No, I missed the price. And surely you'd pay for a super-insured postage service have just spent that much.......

I was looking at it and wondering if the weavers could have made it work in the original colours, rather than the greys of the reproduction they worked on.


----------



## Vertigo (Jul 16, 2017)

Montero said:


> No, I missed the price. And surely you'd pay for a super-insured postage service have just spent that much.......
> 
> I was looking at it and wondering if the weavers could have made it work in the original colours, rather than the greys of the reproduction they worked on.

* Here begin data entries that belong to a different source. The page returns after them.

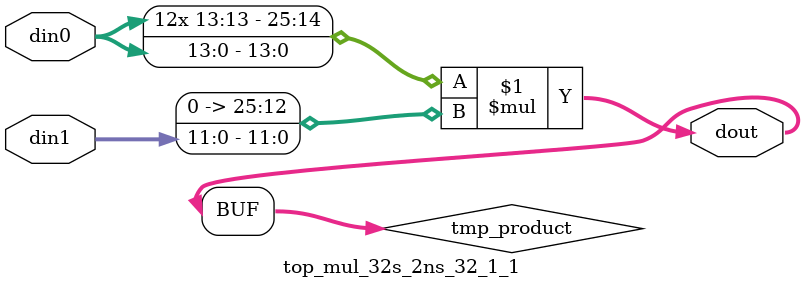
<source format=v>

`timescale 1 ns / 1 ps

  module top_mul_32s_2ns_32_1_1(din0, din1, dout);
parameter ID = 1;
parameter NUM_STAGE = 0;
parameter din0_WIDTH = 14;
parameter din1_WIDTH = 12;
parameter dout_WIDTH = 26;

input [din0_WIDTH - 1 : 0] din0; 
input [din1_WIDTH - 1 : 0] din1; 
output [dout_WIDTH - 1 : 0] dout;

wire signed [dout_WIDTH - 1 : 0] tmp_product;












assign tmp_product = $signed(din0) * $signed({1'b0, din1});









assign dout = tmp_product;







endmodule

</source>
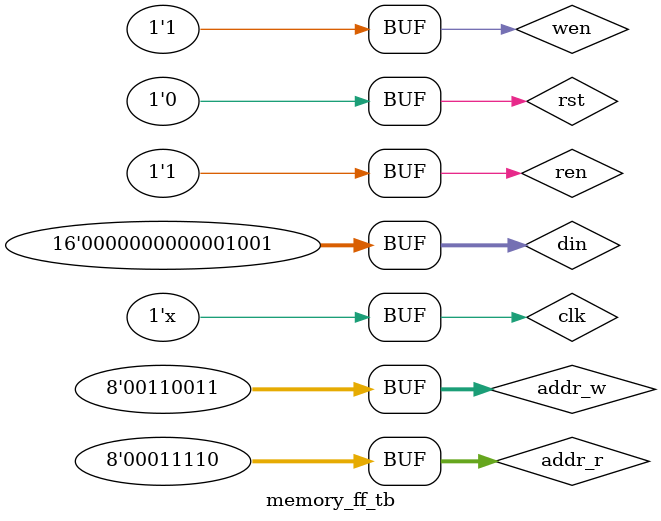
<source format=sv>
`timescale 1ns / 1ps


module memory_ff_tb;


    parameter DATA_WIDTH = 16;
    parameter SIZE = 256;

    bit clk;
    bit rst;
    bit wen;                  // Tín hiệu ghi
    bit ren;                  // Tín hiệu đọc
    bit [$clog2(SIZE)-1:0] addr_w;         // Địa chỉ ghi
    bit [$clog2(SIZE)-1:0] addr_r;         // Địa chỉ đọc
    bit [DATA_WIDTH - 1:0] din;            // Dữ liệu đầu vào
    wire [DATA_WIDTH - 1:0] dout_ff;            // Dữ liệu đầu ra

    initial begin
        rst = 1;
        #120
        rst = 0;
        
        // write
        ren = 0; wen = 1; addr_w = 2; din = 5;
        #4
        ren = 0; wen = 1; addr_w = 3; din = 20;
        #4
        ren = 0; wen = 1; addr_w = 5; din = 99;
        // read
        #4
        ren = 1; wen = 0; addr_r = 2;
        #4
        ren = 1; wen = 0; addr_r = 3;
        #4
        ren = 1; wen = 0; addr_r = 5;
        
        // write and read
        #4
        ren = 1; wen = 1; addr_w = 10; addr_r = 2; din = 200;
        #4
        ren = 1; wen = 1; addr_w = 20; addr_r = 10; din = 100;
        #4
        ren = 1; wen = 1; addr_w = 30; addr_r = 30; din = 450;
        #4
        ren = 1; wen = 1; addr_w = 50; addr_r = 20; din = 1;
        #4
        ren = 1; wen = 1; addr_w = 51; addr_r = 30; din = 9;
    end
    
always #2 clk = ~clk;
    
    
    memory_ff memo(.clk(clk),
               .rst(rst),
               .wen(wen),
               .ren(ren),
               .addr_w(addr_w),
               .addr_r(addr_r),
               .din(din),
               .dout_ff(dout_ff));
endmodule




</source>
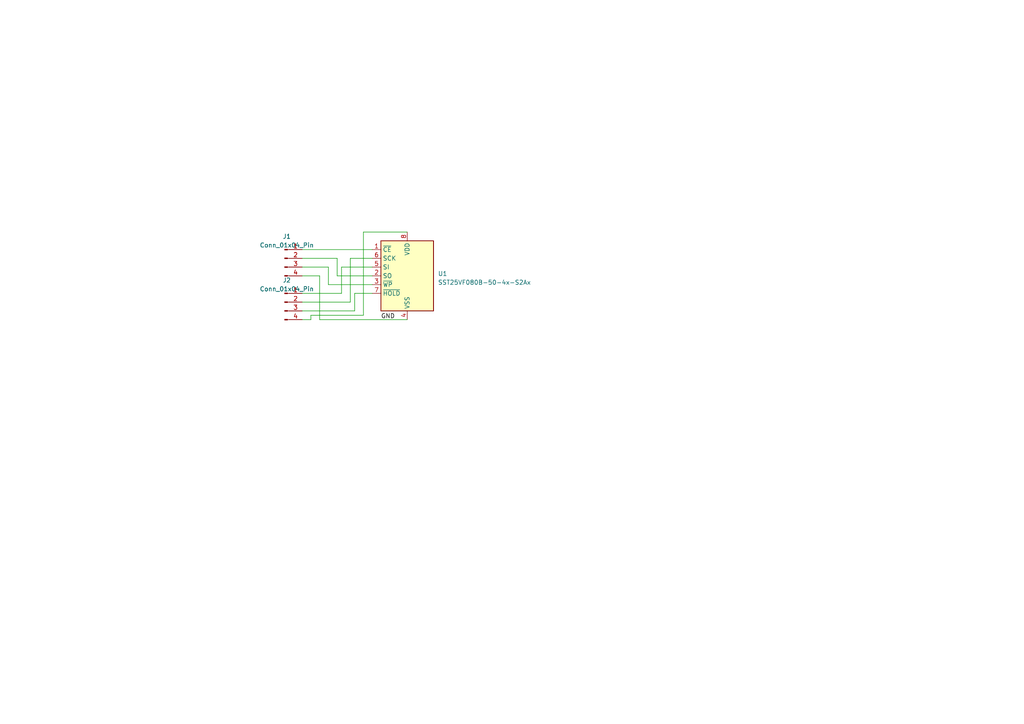
<source format=kicad_sch>
(kicad_sch (version 20230121) (generator eeschema)

  (uuid 41f77116-710c-4405-b15c-e5f952a1d85d)

  (paper "A4")

  


  (wire (pts (xy 105.41 91.44) (xy 90.17 91.44))
    (stroke (width 0) (type default))
    (uuid 0c07dcc7-74bb-40e8-a689-89993fc4ad3d)
  )
  (wire (pts (xy 118.11 67.31) (xy 105.41 67.31))
    (stroke (width 0) (type default))
    (uuid 0c4bdc1e-c3dd-427b-b160-73838f3806b2)
  )
  (wire (pts (xy 99.06 77.47) (xy 99.06 85.09))
    (stroke (width 0) (type default))
    (uuid 215906c5-f757-4ed7-a3c9-1a745e7a9d30)
  )
  (wire (pts (xy 107.95 80.01) (xy 97.79 80.01))
    (stroke (width 0) (type default))
    (uuid 3c5f437a-e951-4ed8-9449-37c2b76bb8f5)
  )
  (wire (pts (xy 97.79 80.01) (xy 97.79 74.93))
    (stroke (width 0) (type default))
    (uuid 3e2ea91e-f0af-4959-8987-f4949d0600cf)
  )
  (wire (pts (xy 107.95 74.93) (xy 101.6 74.93))
    (stroke (width 0) (type default))
    (uuid 44aa08a6-e252-4bc2-b566-86678a95c04b)
  )
  (wire (pts (xy 95.25 82.55) (xy 95.25 77.47))
    (stroke (width 0) (type default))
    (uuid 47e45d1d-c817-45ad-b697-c64deafc4aa6)
  )
  (wire (pts (xy 97.79 74.93) (xy 87.63 74.93))
    (stroke (width 0) (type default))
    (uuid 512347f6-010a-4c56-bcf4-cf5403435183)
  )
  (wire (pts (xy 90.17 92.71) (xy 87.63 92.71))
    (stroke (width 0) (type default))
    (uuid 545ff36a-9cd1-4f4f-a60f-ddc926c22e91)
  )
  (wire (pts (xy 92.71 80.01) (xy 87.63 80.01))
    (stroke (width 0) (type default))
    (uuid 6d3a706e-44f9-4879-b29c-6aabfb823779)
  )
  (wire (pts (xy 99.06 85.09) (xy 87.63 85.09))
    (stroke (width 0) (type default))
    (uuid 94c5126f-8a30-4156-8f05-4ce0c8e66a6f)
  )
  (wire (pts (xy 118.11 92.71) (xy 92.71 92.71))
    (stroke (width 0) (type default))
    (uuid 9d295fd5-d1fb-4a75-8c53-ca55772ea0e0)
  )
  (wire (pts (xy 105.41 67.31) (xy 105.41 91.44))
    (stroke (width 0) (type default))
    (uuid acd3d8ea-0523-4741-9248-3120ac8e1828)
  )
  (wire (pts (xy 101.6 74.93) (xy 101.6 87.63))
    (stroke (width 0) (type default))
    (uuid b086bdd7-0bb7-4173-b9f4-a968c24e7562)
  )
  (wire (pts (xy 102.87 90.17) (xy 87.63 90.17))
    (stroke (width 0) (type default))
    (uuid b0aea17f-d762-49e6-929e-9b63d754963b)
  )
  (wire (pts (xy 87.63 72.39) (xy 107.95 72.39))
    (stroke (width 0) (type default))
    (uuid bd93994c-30f1-4b4d-a395-fd0c7389326a)
  )
  (wire (pts (xy 107.95 82.55) (xy 95.25 82.55))
    (stroke (width 0) (type default))
    (uuid ca305bef-2394-411e-b158-53671bd51c1e)
  )
  (wire (pts (xy 102.87 85.09) (xy 102.87 90.17))
    (stroke (width 0) (type default))
    (uuid cb3a9d8a-9e68-4b71-ad04-ce1820e27550)
  )
  (wire (pts (xy 107.95 77.47) (xy 99.06 77.47))
    (stroke (width 0) (type default))
    (uuid e33bcee0-ec0b-4e42-9cf6-4133a2cc225a)
  )
  (wire (pts (xy 90.17 91.44) (xy 90.17 92.71))
    (stroke (width 0) (type default))
    (uuid e6a4d13d-eb3b-4447-86d0-5543f4550a0a)
  )
  (wire (pts (xy 92.71 92.71) (xy 92.71 80.01))
    (stroke (width 0) (type default))
    (uuid e6b82266-a898-4c0d-9530-ee4fd8900c98)
  )
  (wire (pts (xy 107.95 85.09) (xy 102.87 85.09))
    (stroke (width 0) (type default))
    (uuid e91376d3-f346-4a16-8df4-2330f9602ba8)
  )
  (wire (pts (xy 101.6 87.63) (xy 87.63 87.63))
    (stroke (width 0) (type default))
    (uuid ef93a08f-b24c-4d78-8e47-903488a71222)
  )
  (wire (pts (xy 95.25 77.47) (xy 87.63 77.47))
    (stroke (width 0) (type default))
    (uuid fbd16b57-18be-43c9-914e-a71116ef9546)
  )

  (label "GND" (at 110.49 92.71 0) (fields_autoplaced)
    (effects (font (size 1.27 1.27)) (justify left bottom))
    (uuid 72f0c32e-594e-4c1a-bc0c-75b99e4a7943)
  )

  (symbol (lib_id "Connector:Conn_01x04_Pin") (at 82.55 74.93 0) (unit 1)
    (in_bom yes) (on_board yes) (dnp no) (fields_autoplaced)
    (uuid 4a3ee473-c9b1-40df-96f5-02f44dd3200f)
    (property "Reference" "J1" (at 83.185 68.58 0)
      (effects (font (size 1.27 1.27)))
    )
    (property "Value" "Conn_01x04_Pin" (at 83.185 71.12 0)
      (effects (font (size 1.27 1.27)))
    )
    (property "Footprint" "Connector_PinHeader_2.54mm:PinHeader_1x04_P2.54mm_Vertical" (at 82.55 74.93 0)
      (effects (font (size 1.27 1.27)) hide)
    )
    (property "Datasheet" "~" (at 82.55 74.93 0)
      (effects (font (size 1.27 1.27)) hide)
    )
    (pin "1" (uuid fe4d8e8b-db1b-4c9c-94da-d7068edcbc60))
    (pin "2" (uuid 101a5fed-a283-4119-bd71-3e6d23502c86))
    (pin "3" (uuid a863e092-eb6f-401e-87d2-5af15fdc1f6f))
    (pin "4" (uuid 1487fe65-6939-4aa6-9098-ad7cb3f394a5))
    (instances
      (project "sst25fxxx breakout"
        (path "/41f77116-710c-4405-b15c-e5f952a1d85d"
          (reference "J1") (unit 1)
        )
      )
    )
  )

  (symbol (lib_id "Memory_Flash:SST25VF080B-50-4x-S2Ax") (at 118.11 80.01 0) (unit 1)
    (in_bom yes) (on_board yes) (dnp no) (fields_autoplaced)
    (uuid d2f8c6bc-2c0c-4e4a-b821-66b600a92f6f)
    (property "Reference" "U1" (at 127 79.375 0)
      (effects (font (size 1.27 1.27)) (justify left))
    )
    (property "Value" "SST25VF080B-50-4x-S2Ax" (at 127 81.915 0)
      (effects (font (size 1.27 1.27)) (justify left))
    )
    (property "Footprint" "Package_SO:SOIC-8_5.275x5.275mm_P1.27mm" (at 118.11 97.79 0)
      (effects (font (size 1.27 1.27)) hide)
    )
    (property "Datasheet" "http://ww1.microchip.com/downloads/en/DeviceDoc/20005045C.pdf" (at 116.84 66.04 0)
      (effects (font (size 1.27 1.27)) hide)
    )
    (pin "1" (uuid ca508828-34a1-4628-b04d-ef9552b4b43f))
    (pin "2" (uuid 432f12db-c3ca-4598-8488-439a1f0aaa05))
    (pin "3" (uuid 46cd6cdd-6f43-4977-a154-40684930fea5))
    (pin "4" (uuid 3ca23d5f-391b-4fc0-8204-6bbdab67fa87))
    (pin "5" (uuid 488005ce-68e7-4ce3-b673-d9d14b59a903))
    (pin "6" (uuid 47340dd9-8f09-4971-80ee-657bd85cd214))
    (pin "7" (uuid b137b0d7-49a9-449b-8b5e-fb1668f1b332))
    (pin "8" (uuid 9c157ae2-3e41-4df9-9130-f75813926241))
    (instances
      (project "sst25fxxx breakout"
        (path "/41f77116-710c-4405-b15c-e5f952a1d85d"
          (reference "U1") (unit 1)
        )
      )
    )
  )

  (symbol (lib_id "Connector:Conn_01x04_Pin") (at 82.55 87.63 0) (unit 1)
    (in_bom yes) (on_board yes) (dnp no) (fields_autoplaced)
    (uuid ea4f9af9-070e-4b45-bb51-9160de5265f9)
    (property "Reference" "J2" (at 83.185 81.28 0)
      (effects (font (size 1.27 1.27)))
    )
    (property "Value" "Conn_01x04_Pin" (at 83.185 83.82 0)
      (effects (font (size 1.27 1.27)))
    )
    (property "Footprint" "Connector_PinHeader_2.54mm:PinHeader_1x04_P2.54mm_Vertical" (at 82.55 87.63 0)
      (effects (font (size 1.27 1.27)) hide)
    )
    (property "Datasheet" "~" (at 82.55 87.63 0)
      (effects (font (size 1.27 1.27)) hide)
    )
    (pin "1" (uuid 555b0171-797b-4870-a1c4-583f35ca77fc))
    (pin "2" (uuid dfcb5cbe-6e54-4861-bd7c-3db7a1f3f412))
    (pin "3" (uuid 8b0affcd-f05d-4c54-ad12-efb9e8d4fcdb))
    (pin "4" (uuid f5afecb3-67dc-4160-83a2-21e22a58fa81))
    (instances
      (project "sst25fxxx breakout"
        (path "/41f77116-710c-4405-b15c-e5f952a1d85d"
          (reference "J2") (unit 1)
        )
      )
    )
  )

  (sheet_instances
    (path "/" (page "1"))
  )
)

</source>
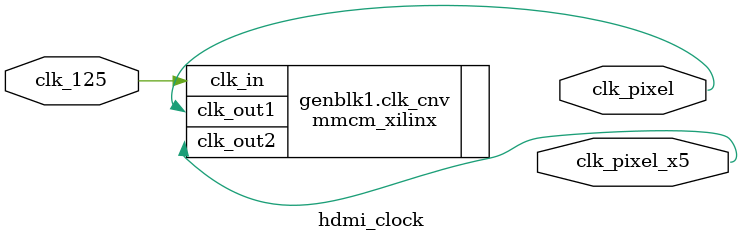
<source format=sv>
`timescale 1ns / 1ns

module hdmi_clock
  #(
     parameter int VIDEO_ID_CODE = 1
   )
   (
     input logic clk_125,
     output logic clk_pixel,
     output logic clk_pixel_x5
   );
  generate
    case (VIDEO_ID_CODE)
      1:  // 640x480 25.2MHz
        mmcm_xilinx  #(.MULT_F(16.125), .DIVCLK_DIVIDE(2), .DIV1_F(40.0), .DIV2(8), .CLKIN_PERIOD(8.0))
        clk_cnv (.clk_in(clk_125), .clk_out1(clk_pixel), .clk_out2(clk_pixel_x5));
      4:  // 1280x720 74.25MHz
        mmcm_xilinx  #(.MULT_F(62.375), .DIVCLK_DIVIDE(7), .DIV1_F(15.0), .DIV2(3), .CLKIN_PERIOD(8.0))
        clk_cnv (.clk_in(clk_125), .clk_out1(clk_pixel), .clk_out2(clk_pixel_x5));
      5:  // 800x600 40.0MHz
        mmcm_xilinx  #(.MULT_F(8.00), .DIVCLK_DIVIDE(1), .DIV1_F(25.0), .DIV2(5), .CLKIN_PERIOD(8.0))
        clk_cnv (.clk_in(clk_125), .clk_out1(clk_pixel), .clk_out2(clk_pixel_x5));
      6:  // 1024x600 48.964 MHz
        mmcm_xilinx  #(.MULT_F(23.5), .DIVCLK_DIVIDE(3), .DIV1_F(20.0), .DIV2(4), .CLKIN_PERIOD(8.0))
        clk_cnv (.clk_in(clk_125), .clk_out1(clk_pixel), .clk_out2(clk_pixel_x5));
      16:  // 1920x1080  	148.5MHz
        mmcm_xilinx  #(.MULT_F(11.875), .DIVCLK_DIVIDE(2), .DIV1_F(5.0), .DIV2(1), .CLKIN_PERIOD(8.0))
        clk_cnv (.clk_in(clk_125), .clk_out1(clk_pixel), .clk_out2(clk_pixel_x5));
    endcase
  endgenerate
endmodule

</source>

I wasn't thinking so much about the buyer being prepared to pay for postage as about the seller not throwing delivery in for free at that price!!!

Agreed about the colour. Maybe the level of complexity was just too high to do in colour, after all they were already using "hundreds of thousands" of cards.


----------



## Montero (Jul 16, 2017)

True.
And throwing in a proper insured well protected courier service. Royal Mail in a jiffy bag wouldn't really cut it.....


----------